- Genre: Blues
- Location: Jacksonville Beach, Florida
- Years active: 1990–present
- Website: Springing the Blues

= Springing the Blues =

Annual blues festival held in Jacksonville Beach, Florida

Springing the Blues is an annual blues festival held in Jacksonville Beach, Florida. It is one of the largest and oldest blues festivals on the East Coast of the United States. It was first held in 1990 and has been held yearly on the first weekend of April.

==History==
The first Springing the Blues festival was held in 1991. The 20th anniversary edition in 2010 featured new features including an exhibit at Beaches Historical Museum and a story contest.
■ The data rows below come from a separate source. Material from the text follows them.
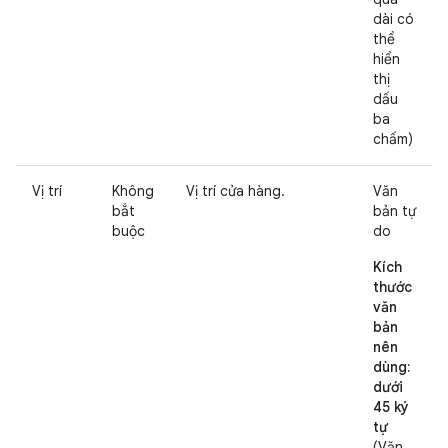
dài có
thể
hiển
thị
dấu
ba
chấm)
Vị trí
Không
Vị trí cửa hàng.
Văn
bắt
bản tự
buộc
do
Kích
thước
văn
bản
nên
dùng:
dưới
45 ký
tự
(Văn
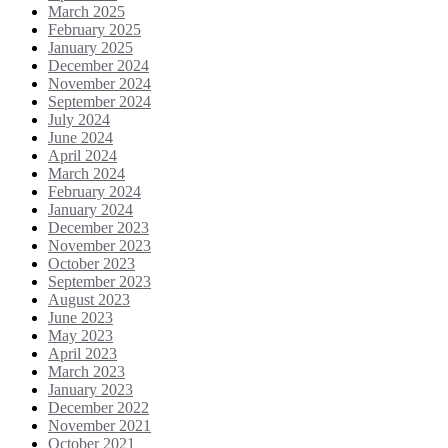
March 2025
February 2025
January 2025
December 2024
November 2024
September 2024
July 2024
June 2024
April 2024
March 2024
February 2024
January 2024
December 2023
November 2023
October 2023
September 2023
August 2023
June 2023
May 2023
April 2023
March 2023
January 2023
December 2022
November 2021
October 2021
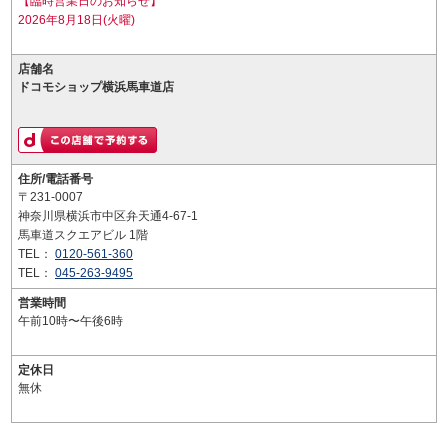
【臨時営業日のお知らせ】
2026年8月18日(火曜)
店舗名
ドコモショップ横浜馬車道店
住所/電話番号
〒231-0007
神奈川県横浜市中区弁天通4-67-1
馬車道スクエアビル 1階
TEL：
0120-561-360
TEL：
045-263-9495
営業時間
午前10時〜午後6時
定休日
無休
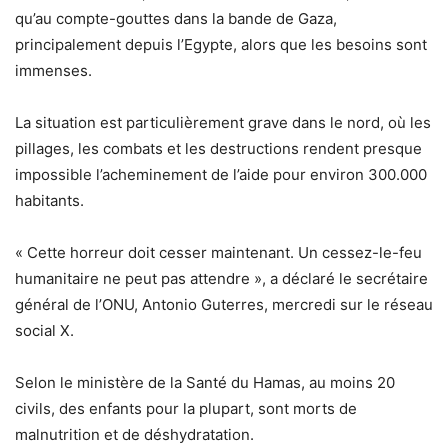
qu’au compte-gouttes dans la bande de Gaza,
principalement depuis l’Egypte, alors que les besoins sont
immenses.
La situation est particulièrement grave dans le nord, où les
pillages, les combats et les destructions rendent presque
impossible l’acheminement de l’aide pour environ 300.000
habitants.
« Cette horreur doit cesser maintenant. Un cessez-le-feu
humanitaire ne peut pas attendre », a déclaré le secrétaire
général de l’ONU, Antonio Guterres, mercredi sur le réseau
social X.
Selon le ministère de la Santé du Hamas, au moins 20
civils, des enfants pour la plupart, sont morts de
malnutrition et de déshydratation.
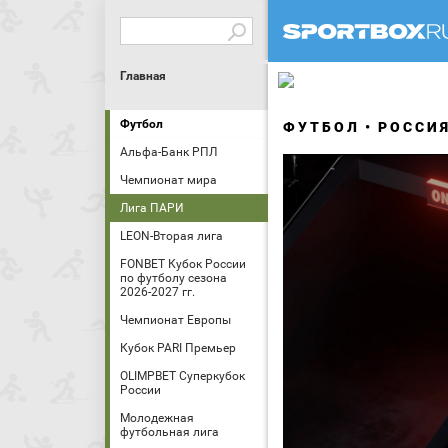
Главная
Футбол
ФУТБОЛ
РОССИ
Альфа-Банк РПЛ
Чемпионат мира
Лига ПАРИ
LEON-Вторая лига
FONBET Кубок России
по футболу сезона
2026-2027 гг.
Чемпионат Европы
Кубок PARI Премьер
OLIMPBET Суперкубок
России
Молодежная
футбольная лига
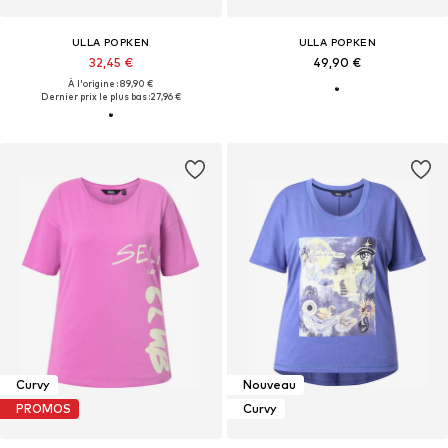
ULLA POPKEN
ULLA POPKEN
32,45 €
49,90 €
À l'origine : 89,90 €
Dernier prix le plus bas :
27,96 €
Curvy
Nouveau
PROMOS
Curvy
The event is free.

==Past festival lineups==
Past performers have included Joe Bonamassa, Derek Trucks, Sharrie Williams, Larry McCray, Phillip Walker, Tinsley Ellis, Saffire – The Uppity Blues Women, Maurice John Vaughn, Earl King, Mitch Woods And His Rocket 88's, Susan Tedeschi, North Mississippi Allstars, Tab Benoit, Little Jimmy King, Henry Gray and the Cats, Clarence "Gatemouth" Brown, Ruby Wilson, Charlie Musselwhite, Roger "Hurricane" Wilson (2006), Rod Piazza & the Mighty Flyers, Eric Steckel, Robert Jr. Lockwood, Trampled Under Foot, Alexis P. Suter Band, Victor Wainwright and the Wildroots, R. L. Burnside, Otis Taylor, Smokey Wilson, Coco Montoya, Smokin' Joe Kubek, JJ Grey & MOFRO, Bnois King, and in April 2022, the Bridget Kelly Band.

==Accolades==

- Named by DownBeat magazine as one of the top 50 Music Festivals in the World.
- Named by SouthEast Tourism Society as one of the top 20 destination events in the country.
- Voted in 1997 as "Best Festival in Northeast Florida" by the Folio Weekly magazine annual poll.
- Sam Veal is the festival's founder. Springing the Blues was the first festival he produced.